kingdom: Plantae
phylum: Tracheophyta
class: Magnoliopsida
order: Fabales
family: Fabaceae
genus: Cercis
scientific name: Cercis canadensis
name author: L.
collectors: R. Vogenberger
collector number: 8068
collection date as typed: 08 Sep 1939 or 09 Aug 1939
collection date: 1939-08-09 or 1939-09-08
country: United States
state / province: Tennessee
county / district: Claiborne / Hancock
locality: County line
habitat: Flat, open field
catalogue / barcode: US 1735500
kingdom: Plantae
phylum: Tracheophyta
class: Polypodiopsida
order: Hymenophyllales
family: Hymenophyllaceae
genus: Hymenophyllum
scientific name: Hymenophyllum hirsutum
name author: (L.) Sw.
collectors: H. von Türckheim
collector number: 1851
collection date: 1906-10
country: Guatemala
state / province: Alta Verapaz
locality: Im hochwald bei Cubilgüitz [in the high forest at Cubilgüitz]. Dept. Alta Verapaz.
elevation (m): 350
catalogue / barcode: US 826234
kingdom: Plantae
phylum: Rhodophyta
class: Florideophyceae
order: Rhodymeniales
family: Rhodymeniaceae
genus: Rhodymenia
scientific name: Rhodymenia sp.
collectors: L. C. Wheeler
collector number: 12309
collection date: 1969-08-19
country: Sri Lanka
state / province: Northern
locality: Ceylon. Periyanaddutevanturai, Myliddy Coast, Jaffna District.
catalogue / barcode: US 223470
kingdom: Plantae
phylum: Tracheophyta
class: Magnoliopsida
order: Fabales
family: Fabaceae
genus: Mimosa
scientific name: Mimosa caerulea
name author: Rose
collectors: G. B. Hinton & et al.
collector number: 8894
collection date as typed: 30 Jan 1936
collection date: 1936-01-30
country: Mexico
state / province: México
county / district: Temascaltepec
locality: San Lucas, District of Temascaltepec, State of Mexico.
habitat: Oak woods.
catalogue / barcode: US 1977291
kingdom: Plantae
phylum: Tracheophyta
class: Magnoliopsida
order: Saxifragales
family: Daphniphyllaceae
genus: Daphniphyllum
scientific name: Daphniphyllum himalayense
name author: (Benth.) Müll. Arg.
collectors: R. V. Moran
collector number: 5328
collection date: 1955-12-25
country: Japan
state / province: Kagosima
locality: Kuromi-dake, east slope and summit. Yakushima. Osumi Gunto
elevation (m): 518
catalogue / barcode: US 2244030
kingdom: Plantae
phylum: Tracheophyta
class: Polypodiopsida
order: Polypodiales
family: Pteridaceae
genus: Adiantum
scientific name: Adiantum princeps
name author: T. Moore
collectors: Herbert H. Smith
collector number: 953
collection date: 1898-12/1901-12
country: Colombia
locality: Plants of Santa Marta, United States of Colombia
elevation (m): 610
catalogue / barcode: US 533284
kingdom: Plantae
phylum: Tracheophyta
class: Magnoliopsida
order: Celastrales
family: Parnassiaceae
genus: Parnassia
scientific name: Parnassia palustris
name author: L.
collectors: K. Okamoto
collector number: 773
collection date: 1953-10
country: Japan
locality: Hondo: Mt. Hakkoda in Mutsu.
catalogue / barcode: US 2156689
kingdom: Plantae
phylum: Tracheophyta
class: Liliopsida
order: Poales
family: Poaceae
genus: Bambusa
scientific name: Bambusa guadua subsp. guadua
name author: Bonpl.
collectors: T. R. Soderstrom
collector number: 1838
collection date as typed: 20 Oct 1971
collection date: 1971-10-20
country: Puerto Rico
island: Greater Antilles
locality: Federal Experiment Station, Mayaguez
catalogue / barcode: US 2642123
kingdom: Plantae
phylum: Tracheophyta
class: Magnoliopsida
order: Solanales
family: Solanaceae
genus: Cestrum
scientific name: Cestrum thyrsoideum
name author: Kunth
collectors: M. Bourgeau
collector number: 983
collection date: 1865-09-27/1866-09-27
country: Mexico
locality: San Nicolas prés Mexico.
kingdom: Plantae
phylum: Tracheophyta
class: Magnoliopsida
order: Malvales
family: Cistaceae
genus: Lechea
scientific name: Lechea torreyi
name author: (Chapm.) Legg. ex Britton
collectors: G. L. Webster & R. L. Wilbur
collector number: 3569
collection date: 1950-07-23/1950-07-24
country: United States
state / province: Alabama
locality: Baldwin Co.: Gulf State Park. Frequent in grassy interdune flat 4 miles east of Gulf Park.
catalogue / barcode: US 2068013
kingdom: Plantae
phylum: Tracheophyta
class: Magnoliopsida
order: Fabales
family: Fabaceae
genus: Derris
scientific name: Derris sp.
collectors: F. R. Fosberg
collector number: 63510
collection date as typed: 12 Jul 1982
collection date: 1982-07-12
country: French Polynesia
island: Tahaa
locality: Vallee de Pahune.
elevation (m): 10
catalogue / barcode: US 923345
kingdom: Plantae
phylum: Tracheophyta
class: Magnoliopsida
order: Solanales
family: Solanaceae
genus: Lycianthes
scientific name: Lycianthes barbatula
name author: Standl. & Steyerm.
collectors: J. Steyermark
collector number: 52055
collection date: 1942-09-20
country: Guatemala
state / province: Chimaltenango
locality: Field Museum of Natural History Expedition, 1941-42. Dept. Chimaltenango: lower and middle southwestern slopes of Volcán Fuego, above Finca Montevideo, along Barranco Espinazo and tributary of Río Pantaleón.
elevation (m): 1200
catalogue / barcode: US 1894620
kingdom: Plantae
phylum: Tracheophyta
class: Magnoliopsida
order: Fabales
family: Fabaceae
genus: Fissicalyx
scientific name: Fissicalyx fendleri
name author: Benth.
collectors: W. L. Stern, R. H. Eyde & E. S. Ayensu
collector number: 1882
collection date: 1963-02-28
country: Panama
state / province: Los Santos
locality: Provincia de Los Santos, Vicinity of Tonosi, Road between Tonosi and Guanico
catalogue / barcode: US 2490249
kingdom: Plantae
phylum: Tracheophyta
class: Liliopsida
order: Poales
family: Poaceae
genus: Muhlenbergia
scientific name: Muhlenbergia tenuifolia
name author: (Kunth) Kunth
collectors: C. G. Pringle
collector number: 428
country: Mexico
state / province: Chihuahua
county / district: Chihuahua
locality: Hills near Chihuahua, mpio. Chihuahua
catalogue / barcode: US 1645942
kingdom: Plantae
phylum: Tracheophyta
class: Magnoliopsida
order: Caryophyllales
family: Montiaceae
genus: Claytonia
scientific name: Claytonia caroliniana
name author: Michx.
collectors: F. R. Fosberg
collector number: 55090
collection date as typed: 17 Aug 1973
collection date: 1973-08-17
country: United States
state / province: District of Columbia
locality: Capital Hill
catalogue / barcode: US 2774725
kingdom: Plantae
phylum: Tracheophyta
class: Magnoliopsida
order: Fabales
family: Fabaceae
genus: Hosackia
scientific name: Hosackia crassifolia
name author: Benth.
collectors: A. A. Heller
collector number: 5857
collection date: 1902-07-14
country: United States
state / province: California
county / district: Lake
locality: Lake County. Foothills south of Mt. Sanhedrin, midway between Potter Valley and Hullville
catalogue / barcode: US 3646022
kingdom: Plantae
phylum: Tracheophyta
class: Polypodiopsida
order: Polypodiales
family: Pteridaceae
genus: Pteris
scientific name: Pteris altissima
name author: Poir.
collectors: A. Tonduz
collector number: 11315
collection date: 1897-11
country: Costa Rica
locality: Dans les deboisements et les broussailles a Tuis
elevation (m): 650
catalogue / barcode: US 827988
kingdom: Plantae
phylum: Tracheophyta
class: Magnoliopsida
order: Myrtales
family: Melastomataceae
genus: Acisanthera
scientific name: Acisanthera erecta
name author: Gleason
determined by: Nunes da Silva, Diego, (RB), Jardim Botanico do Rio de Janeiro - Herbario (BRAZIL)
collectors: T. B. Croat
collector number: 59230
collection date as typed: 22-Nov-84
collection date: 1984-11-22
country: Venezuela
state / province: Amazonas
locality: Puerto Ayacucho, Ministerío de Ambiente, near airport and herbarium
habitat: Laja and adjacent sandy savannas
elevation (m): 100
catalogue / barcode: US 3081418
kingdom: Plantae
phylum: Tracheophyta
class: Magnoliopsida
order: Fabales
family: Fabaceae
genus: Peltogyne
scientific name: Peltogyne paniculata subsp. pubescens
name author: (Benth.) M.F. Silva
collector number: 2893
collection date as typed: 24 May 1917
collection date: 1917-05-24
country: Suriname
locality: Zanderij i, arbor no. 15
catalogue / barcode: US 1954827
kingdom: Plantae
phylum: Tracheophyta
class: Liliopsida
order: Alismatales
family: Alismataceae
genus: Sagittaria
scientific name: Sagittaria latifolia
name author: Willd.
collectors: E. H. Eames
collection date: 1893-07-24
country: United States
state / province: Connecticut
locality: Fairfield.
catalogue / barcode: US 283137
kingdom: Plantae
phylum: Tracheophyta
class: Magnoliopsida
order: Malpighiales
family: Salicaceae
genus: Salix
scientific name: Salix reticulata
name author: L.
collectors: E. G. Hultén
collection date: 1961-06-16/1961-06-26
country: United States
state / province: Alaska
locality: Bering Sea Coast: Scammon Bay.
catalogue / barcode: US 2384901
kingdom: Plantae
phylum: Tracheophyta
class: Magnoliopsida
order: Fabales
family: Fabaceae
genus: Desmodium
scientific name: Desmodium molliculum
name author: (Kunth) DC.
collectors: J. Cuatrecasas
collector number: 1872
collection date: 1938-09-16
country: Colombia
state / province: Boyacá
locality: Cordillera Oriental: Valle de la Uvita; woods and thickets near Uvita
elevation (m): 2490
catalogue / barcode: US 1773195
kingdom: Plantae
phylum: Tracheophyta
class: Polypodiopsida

= = = = = = =

THE REQUEST:
Put every line of the listing, from the line containing "catalogue / barcode: US 2384901" through the last line, both included, into a JSON list of strings with one string per line and no blank lines.

OUTPUT OF THE EXERCISE:
[
  "catalogue / barcode: US 2384901",
  "kingdom: Plantae",
  "phylum: Tracheophyta",
  "class: Magnoliopsida",
  "order: Fabales",
  "family: Fabaceae",
  "genus: Desmodium",
  "scientific name: Desmodium molliculum",
  "name author: (Kunth) DC.",
  "collectors: J. Cuatrecasas",
  "collector number: 1872",
  "collection date: 1938-09-16",
  "country: Colombia",
  "state / province: Boyacá",
  "locality: Cordillera Oriental: Valle de la Uvita; woods and thickets near Uvita",
  "elevation (m): 2490",
  "catalogue / barcode: US 1773195",
  "kingdom: Plantae",
  "phylum: Tracheophyta",
  "class: Polypodiopsida"
]